KB Kookmin setzt JPMorgan-Blockchain für Handelszahlungen ein
Die südkoreanische Bank nutzt JPMorgans Kinexys zunächst für Dollarzahlungen von Import- und Exportkunden. Das zeigt, dass Blockchain-Rails im klassischen Handel zunehmend an Bedeutung gewinnen.

Wichtigste Erkenntnisse
- KB Kookmin Bank startet im August mit einem Blockchain-Zahlungsdienst für Import- und Exportunternehmen.
- Zunächst laufen die Zahlungen in US-Dollar über das JPMorgan-Kinexys-Netzwerk.
- In der ersten Phase geht es um Dollarzahlungen in zehn Länder, darunter die USA, Singapur und Indien.
KB Kookmin Bank will im August einen Blockchain-basierten Zahlungsdienst für Import- und Exportunternehmen einführen. Zum Start nutzt die südkoreanische Bank US-Dollar-Zahlungen über das JPMorgan-Kinexys-Netzwerk. Damit erhält ein großes Institut Zugang zu einer Infrastruktur, die vor allem für institutionelle Zahlungen und digitale Abwicklung entwickelt wurde und nicht auf den Retail-Bereich von Krypto ausgerichtet ist.
Kinexys wird von Banken genutzt
Kinexys ist die Blockchain-Sparte von JPMorgan und war zuvor unter dem Namen Onyx bekannt. Über die Plattform laufen institutionelle Zahlungen, Tokenisierung und die Abwicklung digitaler Assets. Nach den verfügbaren Angaben hat das Netzwerk inzwischen mehr als 4 $ Billionen (3,5 € Billionen) an Transaktionen verarbeitet. Das durchschnittliche Tagesvolumen liegt bei über 7 $ Milliarden (6,2 € Milliarden).

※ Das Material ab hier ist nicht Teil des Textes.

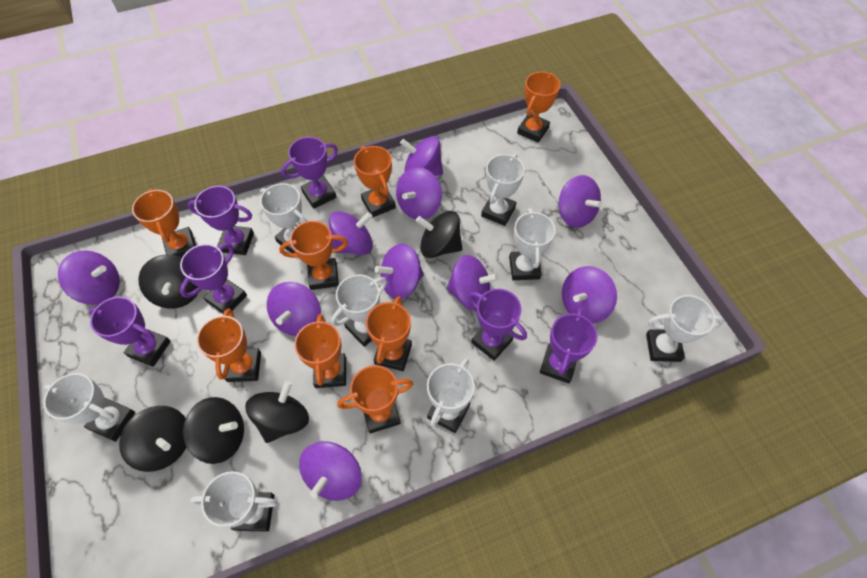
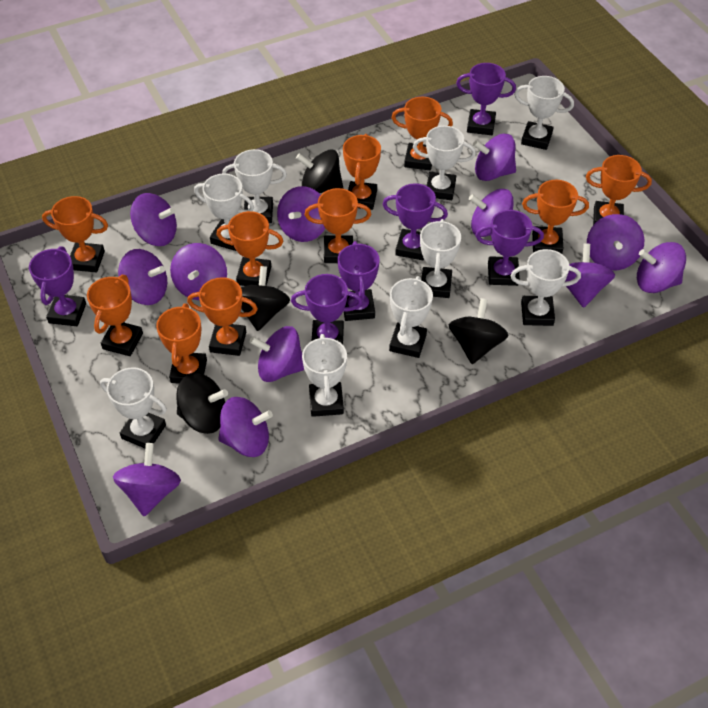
black spinning top: 5 -> 4
orange trophy: 8 -> 10
purple spinning top: 10 -> 12
white trophy: 8 -> 9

Für KB Kookmin bedeutet das, dass Handelszahlungen auf einer bestehenden Blockchain-Infrastruktur abgewickelt werden können, statt dafür ein komplett neues System aufzubauen. Der Dienst soll zunächst über koreanische Niederlassungen sowie über das Büro von KB Kookmin in Singapur angeboten werden.

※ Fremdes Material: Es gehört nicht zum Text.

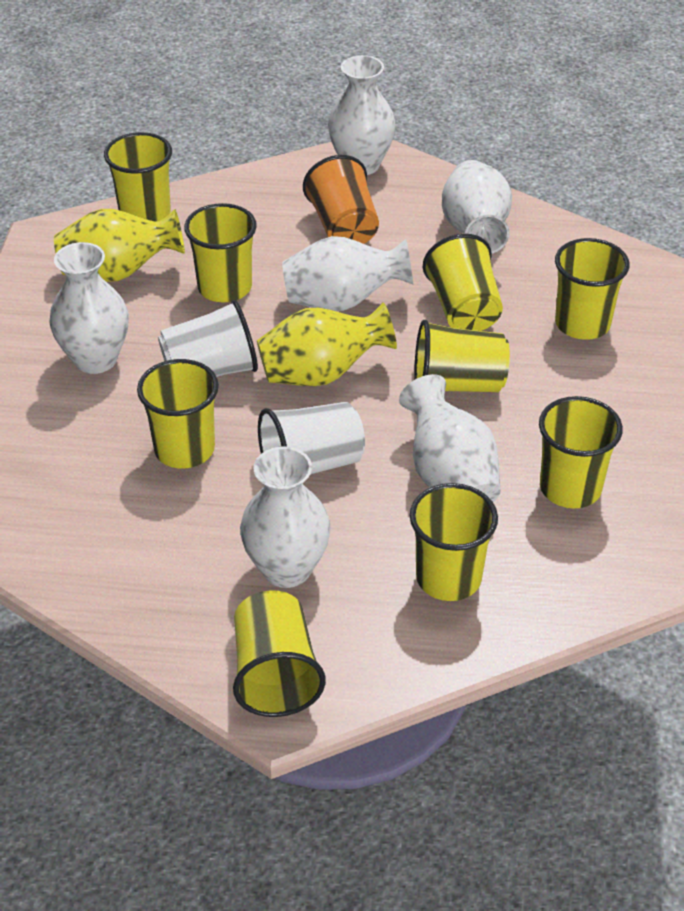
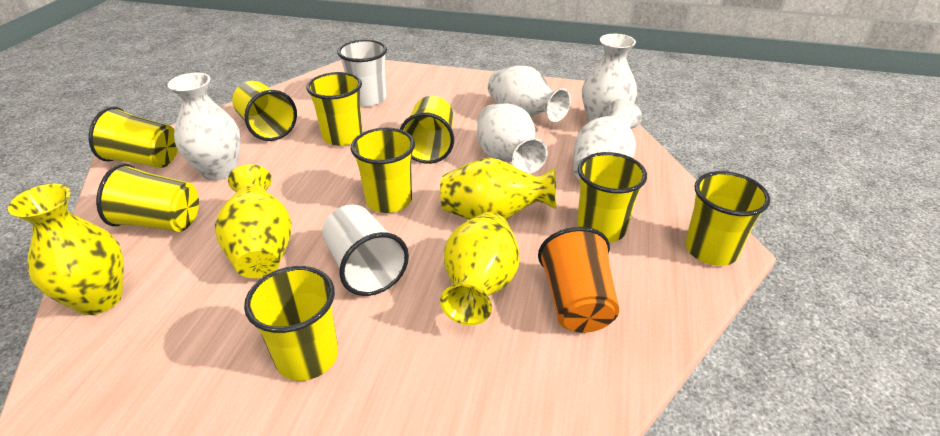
white vase: 6 -> 5
yellow vase: 2 -> 4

Dollarzahlungen in zehn Länder
In der ersten Phase stehen Dollar-Überweisungen in zehn Länder im Fokus, darunter die USA, Singapur, Saudi-Arabien, Indien, Thailand, Katar, die Vereinigten Arabischen Emirate, Bahrain und Südafrika. Laut lokalen Medien geht es dabei um Zahlungen für Kunden aus dem Import- und Exportgeschäft.

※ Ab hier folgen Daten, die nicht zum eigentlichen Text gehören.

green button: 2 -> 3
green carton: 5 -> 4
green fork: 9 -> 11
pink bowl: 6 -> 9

Bemerkenswert ist, dass dieser Schritt kurz nach der Auswahl von KB Kookmin für ein staatlich unterstütztes Projekt rund um Deposit Tokens erfolgt. Das Programm wird vom Ministry of Science and ICT und der Korea Internet & Security Agency umgesetzt. Zusammen deuten diese Entwicklungen darauf hin, dass südkoreanische Banken zunehmend mit tokenisiertem Geld und Blockchain-Rails für reguläre Finanzdienstleistungen experimentieren.
Warum das relevant ist
Für europäische Krypto-Beobachter ist das vor allem deshalb interessant, weil es zeigt, dass Blockchain-Infrastruktur immer häufiger außerhalb des klassischen Krypto-Markts eingesetzt wird. Wenn mehr Banken solche Rails nutzen, dürfte das auch für die Debatte über tokenisierte Einlagen, Settlement und die Rolle großer Finanzinstitute im Krypto-Umfeld relevant werden. Das ist noch kein Beleg für eine breite Adoption, zeigt aber, dass die Grenze zwischen klassischen Zahlungen und Blockchain weiter verschwimmt. Der Trend passt zu einem breiteren Muster, bei dem Banken und Vermögensverwalter Blockchain vor allem für Abwicklung und tokenisierte Assets einsetzen, etwa bei tokenisierte Einlagen bei Banken.